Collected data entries
※
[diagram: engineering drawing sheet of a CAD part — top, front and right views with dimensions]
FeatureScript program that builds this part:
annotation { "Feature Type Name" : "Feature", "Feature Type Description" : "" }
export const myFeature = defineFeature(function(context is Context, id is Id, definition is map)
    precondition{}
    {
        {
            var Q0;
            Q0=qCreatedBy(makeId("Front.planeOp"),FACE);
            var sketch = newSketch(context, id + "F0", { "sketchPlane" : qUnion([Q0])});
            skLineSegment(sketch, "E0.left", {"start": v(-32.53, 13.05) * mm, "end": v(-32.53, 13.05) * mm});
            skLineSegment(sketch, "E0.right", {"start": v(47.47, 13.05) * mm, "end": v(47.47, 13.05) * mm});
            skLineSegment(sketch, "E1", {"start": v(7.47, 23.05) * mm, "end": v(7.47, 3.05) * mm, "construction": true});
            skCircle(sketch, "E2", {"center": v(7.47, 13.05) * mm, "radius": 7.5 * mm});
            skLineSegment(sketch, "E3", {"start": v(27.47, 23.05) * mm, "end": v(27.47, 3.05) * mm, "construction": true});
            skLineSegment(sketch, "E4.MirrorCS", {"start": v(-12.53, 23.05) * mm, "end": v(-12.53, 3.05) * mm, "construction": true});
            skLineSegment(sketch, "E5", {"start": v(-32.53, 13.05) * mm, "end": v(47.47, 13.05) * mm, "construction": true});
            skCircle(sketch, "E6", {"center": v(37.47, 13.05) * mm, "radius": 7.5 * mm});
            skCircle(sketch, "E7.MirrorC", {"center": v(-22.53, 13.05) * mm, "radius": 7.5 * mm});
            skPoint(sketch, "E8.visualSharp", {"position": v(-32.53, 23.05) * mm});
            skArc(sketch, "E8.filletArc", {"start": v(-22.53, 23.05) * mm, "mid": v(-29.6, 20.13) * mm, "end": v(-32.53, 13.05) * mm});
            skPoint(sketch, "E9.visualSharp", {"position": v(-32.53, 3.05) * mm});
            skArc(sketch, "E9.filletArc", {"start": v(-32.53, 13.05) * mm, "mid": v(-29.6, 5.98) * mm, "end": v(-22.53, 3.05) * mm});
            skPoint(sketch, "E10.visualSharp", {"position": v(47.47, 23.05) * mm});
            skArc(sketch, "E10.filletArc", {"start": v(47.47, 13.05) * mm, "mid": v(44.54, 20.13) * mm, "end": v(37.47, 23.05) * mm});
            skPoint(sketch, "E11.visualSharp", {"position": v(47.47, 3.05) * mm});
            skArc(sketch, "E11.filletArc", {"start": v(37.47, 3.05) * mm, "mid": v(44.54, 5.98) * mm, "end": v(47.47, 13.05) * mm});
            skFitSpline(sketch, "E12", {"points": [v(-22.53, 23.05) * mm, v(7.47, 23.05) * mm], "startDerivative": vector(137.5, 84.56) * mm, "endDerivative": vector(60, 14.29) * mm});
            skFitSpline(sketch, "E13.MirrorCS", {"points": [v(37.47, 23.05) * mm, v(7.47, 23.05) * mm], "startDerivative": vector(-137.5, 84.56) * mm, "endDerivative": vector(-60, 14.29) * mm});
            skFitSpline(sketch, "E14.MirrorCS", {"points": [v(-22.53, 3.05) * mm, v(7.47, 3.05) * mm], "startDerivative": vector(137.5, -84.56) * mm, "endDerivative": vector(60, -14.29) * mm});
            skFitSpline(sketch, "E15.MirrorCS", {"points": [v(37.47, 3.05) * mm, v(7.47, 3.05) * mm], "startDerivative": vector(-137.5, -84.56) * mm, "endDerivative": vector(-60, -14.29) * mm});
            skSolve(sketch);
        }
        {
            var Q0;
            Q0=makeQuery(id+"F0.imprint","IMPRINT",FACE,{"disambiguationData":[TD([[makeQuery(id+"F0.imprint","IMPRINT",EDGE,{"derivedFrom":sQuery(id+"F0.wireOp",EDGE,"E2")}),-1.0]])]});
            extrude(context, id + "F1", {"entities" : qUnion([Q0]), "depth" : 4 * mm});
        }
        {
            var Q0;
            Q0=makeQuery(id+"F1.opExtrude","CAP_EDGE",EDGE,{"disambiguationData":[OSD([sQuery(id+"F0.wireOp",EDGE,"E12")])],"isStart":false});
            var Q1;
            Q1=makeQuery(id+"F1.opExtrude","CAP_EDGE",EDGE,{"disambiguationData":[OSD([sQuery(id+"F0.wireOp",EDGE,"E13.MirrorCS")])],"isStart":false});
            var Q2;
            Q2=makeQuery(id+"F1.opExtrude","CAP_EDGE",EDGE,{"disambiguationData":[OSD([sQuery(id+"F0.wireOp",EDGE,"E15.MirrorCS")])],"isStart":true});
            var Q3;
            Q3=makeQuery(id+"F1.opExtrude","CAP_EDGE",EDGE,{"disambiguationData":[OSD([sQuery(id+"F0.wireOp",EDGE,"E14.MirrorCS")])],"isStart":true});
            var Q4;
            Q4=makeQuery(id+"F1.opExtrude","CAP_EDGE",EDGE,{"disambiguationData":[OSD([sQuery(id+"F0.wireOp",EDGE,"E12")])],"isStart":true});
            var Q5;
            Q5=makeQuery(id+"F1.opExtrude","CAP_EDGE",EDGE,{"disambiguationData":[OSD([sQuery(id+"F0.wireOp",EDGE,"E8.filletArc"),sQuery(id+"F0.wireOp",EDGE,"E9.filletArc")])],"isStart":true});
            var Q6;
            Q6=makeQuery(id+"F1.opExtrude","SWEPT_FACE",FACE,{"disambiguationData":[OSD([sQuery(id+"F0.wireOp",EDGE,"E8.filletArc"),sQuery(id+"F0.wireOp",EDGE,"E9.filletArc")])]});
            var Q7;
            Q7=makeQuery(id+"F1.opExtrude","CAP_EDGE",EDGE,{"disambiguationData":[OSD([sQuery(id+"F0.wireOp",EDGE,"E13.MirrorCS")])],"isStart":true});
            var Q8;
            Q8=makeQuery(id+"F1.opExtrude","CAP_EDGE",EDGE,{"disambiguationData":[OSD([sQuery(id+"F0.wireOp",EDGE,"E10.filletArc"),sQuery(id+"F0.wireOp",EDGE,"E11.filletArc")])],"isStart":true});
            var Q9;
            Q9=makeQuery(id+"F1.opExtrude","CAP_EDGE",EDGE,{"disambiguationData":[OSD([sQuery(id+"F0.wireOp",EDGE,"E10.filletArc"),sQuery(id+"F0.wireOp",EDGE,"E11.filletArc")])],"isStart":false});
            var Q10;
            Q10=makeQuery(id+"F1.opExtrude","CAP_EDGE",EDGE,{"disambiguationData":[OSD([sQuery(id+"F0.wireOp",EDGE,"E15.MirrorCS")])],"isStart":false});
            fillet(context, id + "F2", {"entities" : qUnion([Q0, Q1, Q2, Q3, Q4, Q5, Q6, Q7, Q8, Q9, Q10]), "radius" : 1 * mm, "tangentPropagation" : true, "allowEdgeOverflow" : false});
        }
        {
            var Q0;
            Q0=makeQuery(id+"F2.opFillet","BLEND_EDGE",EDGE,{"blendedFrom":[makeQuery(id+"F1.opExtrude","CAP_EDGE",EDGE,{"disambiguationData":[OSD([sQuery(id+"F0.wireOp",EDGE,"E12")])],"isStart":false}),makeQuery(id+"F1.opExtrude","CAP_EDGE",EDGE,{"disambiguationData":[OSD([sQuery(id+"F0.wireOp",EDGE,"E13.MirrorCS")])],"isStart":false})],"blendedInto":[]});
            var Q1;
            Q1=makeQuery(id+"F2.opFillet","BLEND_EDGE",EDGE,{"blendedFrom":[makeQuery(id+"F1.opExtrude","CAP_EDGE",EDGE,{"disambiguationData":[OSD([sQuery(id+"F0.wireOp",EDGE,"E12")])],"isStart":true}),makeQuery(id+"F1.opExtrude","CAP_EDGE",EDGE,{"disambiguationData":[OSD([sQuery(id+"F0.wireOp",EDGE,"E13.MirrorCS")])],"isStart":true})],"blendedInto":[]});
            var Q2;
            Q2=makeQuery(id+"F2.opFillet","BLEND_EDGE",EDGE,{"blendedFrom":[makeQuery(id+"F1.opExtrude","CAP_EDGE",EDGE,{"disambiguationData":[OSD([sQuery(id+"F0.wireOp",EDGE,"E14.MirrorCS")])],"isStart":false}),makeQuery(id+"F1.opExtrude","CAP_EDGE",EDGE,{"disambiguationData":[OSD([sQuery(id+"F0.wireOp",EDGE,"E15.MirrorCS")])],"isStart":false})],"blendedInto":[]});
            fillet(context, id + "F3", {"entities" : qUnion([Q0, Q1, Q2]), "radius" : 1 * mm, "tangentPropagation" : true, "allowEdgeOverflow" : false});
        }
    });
※
### What you will do:
Please reproduce the lines from the very first line of the CAD file records through the line that contains "v(-29.6, 20.13) *", including both of those lines.

### Written reply:
[diagram: engineering drawing sheet of a CAD part — top, front and right views with dimensions]
FeatureScript program that builds this part:
annotation { "Feature Type Name" : "Feature", "Feature Type Description" : "" }
export const myFeature = defineFeature(function(context is Context, id is Id, definition is map)
    precondition{}
    {
        {
            var Q0;
            Q0=qCreatedBy(makeId("Front.planeOp"),FACE);
            var sketch = newSketch(context, id + "F0", { "sketchPlane" : qUnion([Q0])});
            skLineSegment(sketch, "E0.left", {"start": v(-32.53, 13.05) * mm, "end": v(-32.53, 13.05) * mm});
            skLineSegment(sketch, "E0.right", {"start": v(47.47, 13.05) * mm, "end": v(47.47, 13.05) * mm});
            skLineSegment(sketch, "E1", {"start": v(7.47, 23.05) * mm, "end": v(7.47, 3.05) * mm, "construction": true});
            skCircle(sketch, "E2", {"center": v(7.47, 13.05) * mm, "radius": 7.5 * mm});
            skLineSegment(sketch, "E3", {"start": v(27.47, 23.05) * mm, "end": v(27.47, 3.05) * mm, "construction": true});
            skLineSegment(sketch, "E4.MirrorCS", {"start": v(-12.53, 23.05) * mm, "end": v(-12.53, 3.05) * mm, "construction": true});
            skLineSegment(sketch, "E5", {"start": v(-32.53, 13.05) * mm, "end": v(47.47, 13.05) * mm, "construction": true});
            skCircle(sketch, "E6", {"center": v(37.47, 13.05) * mm, "radius": 7.5 * mm});
            skCircle(sketch, "E7.MirrorC", {"center": v(-22.53, 13.05) * mm, "radius": 7.5 * mm});
            skPoint(sketch, "E8.visualSharp", {"position": v(-32.53, 23.05) * mm});
            skArc(sketch, "E8.filletArc", {"start": v(-22.53, 23.05) * mm, "mid": v(-29.6, 20.13) * mm, "end": v(-32.53, 13.05) * mm});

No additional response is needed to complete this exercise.